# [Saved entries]
_ _ _ _ _ _ _

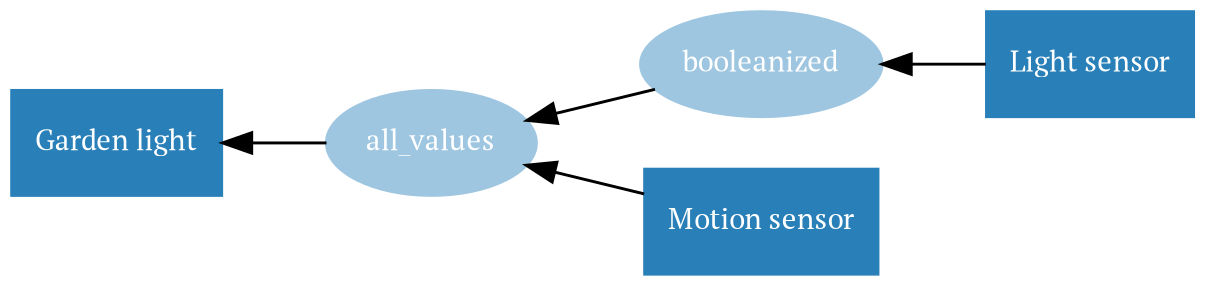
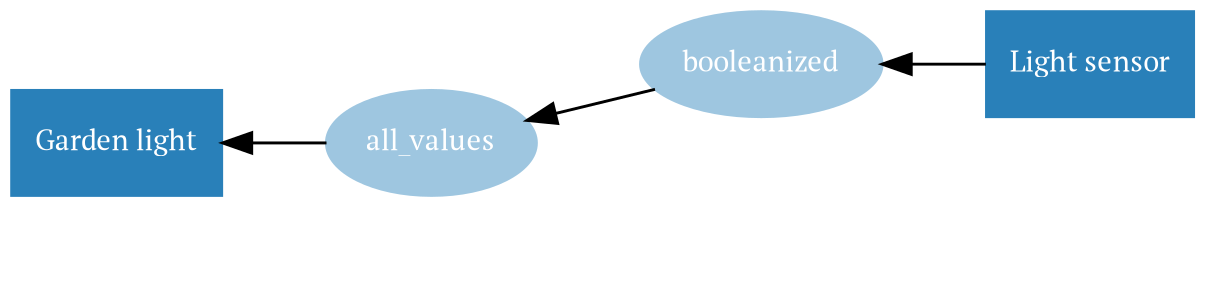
  digraph {
    rankdir=RL
    fontname="PT Serif"
    node [color="#2980b9" fontcolor="#ffffff" fontname="PT Serif" fontsize=10 shape=rect style=filled]
    edge [arrowhead=normal style=solid fontname="PT Serif"]
    n1 [label="Garden light"]
    n2 [label="Light sensor"]
    booleanized [color="#9ec6e0" shape=oval]
-   n4 [label="Motion sensor"]
    all_values [color="#9ec6e0" shape=oval]
    n2 -> booleanized
    booleanized -> all_values
-   n4 -> all_values
    all_values -> n1
  }
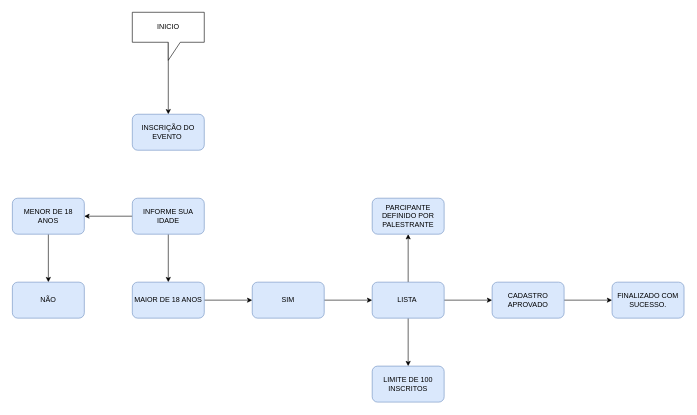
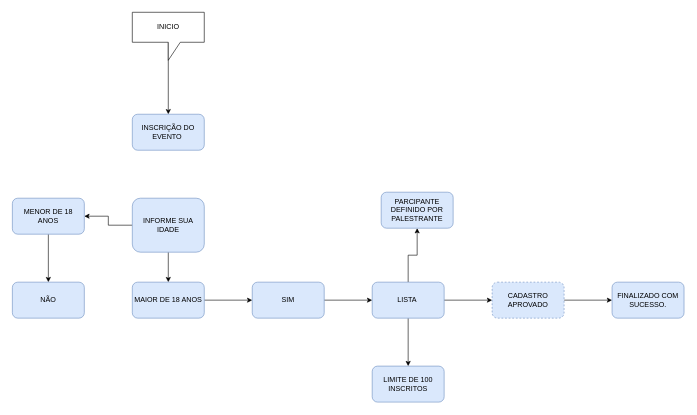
  <mxCell id="0" />
  <mxCell id="1" parent="0" />
  <mxCell id="2" value="" style="edgeStyle=orthogonalEdgeStyle;rounded=0;orthogonalLoop=1;jettySize=auto;html=1;" edge="1" parent="1" source="3" target="4"><mxGeometry relative="1" as="geometry" /></mxCell>
  <mxCell id="3" value="INICIO" style="shape=callout;whiteSpace=wrap;html=1;perimeter=calloutPerimeter;" vertex="1" parent="1"><mxGeometry x="220" y="20" width="120" height="80" as="geometry" /></mxCell>
  <mxCell id="4" value="INSCRIÇÃO DO EVENTO&amp;nbsp;" style="rounded=1;whiteSpace=wrap;html=1;fillColor=#dae8fc;strokeColor=#6c8ebf;" vertex="1" parent="1"><mxGeometry x="220" y="190" width="120" height="60" as="geometry" /></mxCell>
  <mxCell id="5" value="" style="edgeStyle=orthogonalEdgeStyle;rounded=0;orthogonalLoop=1;jettySize=auto;html=1;" edge="1" parent="1" source="7" target="9"><mxGeometry relative="1" as="geometry" /></mxCell>
  <mxCell id="6" value="" style="edgeStyle=orthogonalEdgeStyle;rounded=0;orthogonalLoop=1;jettySize=auto;html=1;" edge="1" parent="1" source="7" target="12"><mxGeometry relative="1" as="geometry" /></mxCell>
- <mxCell id="7" value="INFORME SUA IDADE" style="rounded=1;whiteSpace=wrap;html=1;fillColor=#dae8fc;strokeColor=#6c8ebf;" vertex="1" parent="1"><mxGeometry x="220" y="330" width="120" height="60" as="geometry" /></mxCell>
+ <mxCell id="7" value="INFORME SUA IDADE" style="rounded=1;whiteSpace=wrap;html=1;fillColor=#dae8fc;strokeColor=#6c8ebf;" vertex="1" parent="1"><mxGeometry x="220" y="330" width="120" height="90" as="geometry" /></mxCell>
  <mxCell id="8" value="" style="edgeStyle=orthogonalEdgeStyle;rounded=0;orthogonalLoop=1;jettySize=auto;html=1;" edge="1" parent="1" source="9" target="10"><mxGeometry relative="1" as="geometry" /></mxCell>
  <mxCell id="9" value="MENOR DE 18 ANOS" style="rounded=1;whiteSpace=wrap;html=1;fillColor=#dae8fc;strokeColor=#6c8ebf;" vertex="1" parent="1"><mxGeometry x="20" y="330" width="120" height="60" as="geometry" /></mxCell>
  <mxCell id="10" value="NÃO" style="whiteSpace=wrap;html=1;fillColor=#dae8fc;strokeColor=#6c8ebf;rounded=1;" vertex="1" parent="1"><mxGeometry x="20" y="470" width="120" height="60" as="geometry" /></mxCell>
  <mxCell id="11" value="" style="edgeStyle=orthogonalEdgeStyle;rounded=0;orthogonalLoop=1;jettySize=auto;html=1;" edge="1" parent="1" source="12" target="14"><mxGeometry relative="1" as="geometry" /></mxCell>
  <mxCell id="12" value="MAIOR DE 18 ANOS" style="whiteSpace=wrap;html=1;fillColor=#dae8fc;strokeColor=#6c8ebf;rounded=1;" vertex="1" parent="1"><mxGeometry x="220" y="470" width="120" height="60" as="geometry" /></mxCell>
  <mxCell id="13" value="" style="edgeStyle=orthogonalEdgeStyle;rounded=0;orthogonalLoop=1;jettySize=auto;html=1;" edge="1" parent="1" source="14" target="18"><mxGeometry relative="1" as="geometry" /></mxCell>
  <mxCell id="14" value="SIM" style="whiteSpace=wrap;html=1;fillColor=#dae8fc;strokeColor=#6c8ebf;rounded=1;" vertex="1" parent="1"><mxGeometry x="420" y="470" width="120" height="60" as="geometry" /></mxCell>
  <mxCell id="15" value="" style="edgeStyle=orthogonalEdgeStyle;rounded=0;orthogonalLoop=1;jettySize=auto;html=1;" edge="1" parent="1" source="18" target="19"><mxGeometry relative="1" as="geometry" /></mxCell>
  <mxCell id="16" value="" style="edgeStyle=orthogonalEdgeStyle;rounded=0;orthogonalLoop=1;jettySize=auto;html=1;" edge="1" parent="1" source="18" target="21"><mxGeometry relative="1" as="geometry" /></mxCell>
  <mxCell id="17" value="" style="edgeStyle=orthogonalEdgeStyle;rounded=0;orthogonalLoop=1;jettySize=auto;html=1;" edge="1" parent="1" source="18" target="22"><mxGeometry relative="1" as="geometry" /></mxCell>
  <mxCell id="18" value="LISTA&amp;nbsp;" style="whiteSpace=wrap;html=1;fillColor=#dae8fc;strokeColor=#6c8ebf;rounded=1;" vertex="1" parent="1"><mxGeometry x="620" y="470" width="120" height="60" as="geometry" /></mxCell>
  <mxCell id="19" value="LIMITE DE 100 INSCRITOS" style="whiteSpace=wrap;html=1;fillColor=#dae8fc;strokeColor=#6c8ebf;rounded=1;" vertex="1" parent="1"><mxGeometry x="620" y="610" width="120" height="60" as="geometry" /></mxCell>
  <mxCell id="20" value="" style="edgeStyle=orthogonalEdgeStyle;rounded=0;orthogonalLoop=1;jettySize=auto;html=1;" edge="1" parent="1" source="21" target="23"><mxGeometry relative="1" as="geometry" /></mxCell>
- <mxCell id="21" value="CADASTRO APROVADO" style="rounded=1;whiteSpace=wrap;html=1;fillColor=#dae8fc;strokeColor=#6c8ebf;" vertex="1" parent="1"><mxGeometry x="820" y="470" width="120" height="60" as="geometry" /></mxCell>
- <mxCell id="22" value="PARCIPANTE DEFINIDO POR PALESTRANTE" style="whiteSpace=wrap;html=1;fillColor=#dae8fc;strokeColor=#6c8ebf;rounded=1;" vertex="1" parent="1"><mxGeometry x="620" y="330" width="120" height="60" as="geometry" /></mxCell>
+ <mxCell id="21" value="CADASTRO APROVADO" style="rounded=1;whiteSpace=wrap;html=1;fillColor=#dae8fc;strokeColor=#6c8ebf;dashed=1;" vertex="1" parent="1"><mxGeometry x="820" y="470" width="120" height="60" as="geometry" /></mxCell>
+ <mxCell id="22" value="PARCIPANTE DEFINIDO POR PALESTRANTE" style="whiteSpace=wrap;html=1;fillColor=#dae8fc;strokeColor=#6c8ebf;rounded=1;" vertex="1" parent="1"><mxGeometry x="635" y="320" width="120" height="60" as="geometry" /></mxCell>
  <mxCell id="23" value="FINALIZADO COM SUCESSO." style="rounded=1;whiteSpace=wrap;html=1;fillColor=#dae8fc;strokeColor=#6c8ebf;" vertex="1" parent="1"><mxGeometry x="1020" y="470" width="120" height="60" as="geometry" /></mxCell>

_ _ _ _ _ _ _

# [Exercise task]
Quote the rows from their beginning up to and including the line that contains "n2 -> booleanized". Leave the pictures out.

# [Solution for this problem]
  digraph {
    rankdir=RL
    fontname="PT Serif"
    node [color="#2980b9" fontcolor="#ffffff" fontname="PT Serif" fontsize=10 shape=rect style=filled]
    edge [arrowhead=normal style=solid fontname="PT Serif"]
    n1 [label="Garden light"]
    n2 [label="Light sensor"]
    booleanized [color="#9ec6e0" shape=oval]
-   n4 [label="Motion sensor"]
    all_values [color="#9ec6e0" shape=oval]
    n2 -> booleanized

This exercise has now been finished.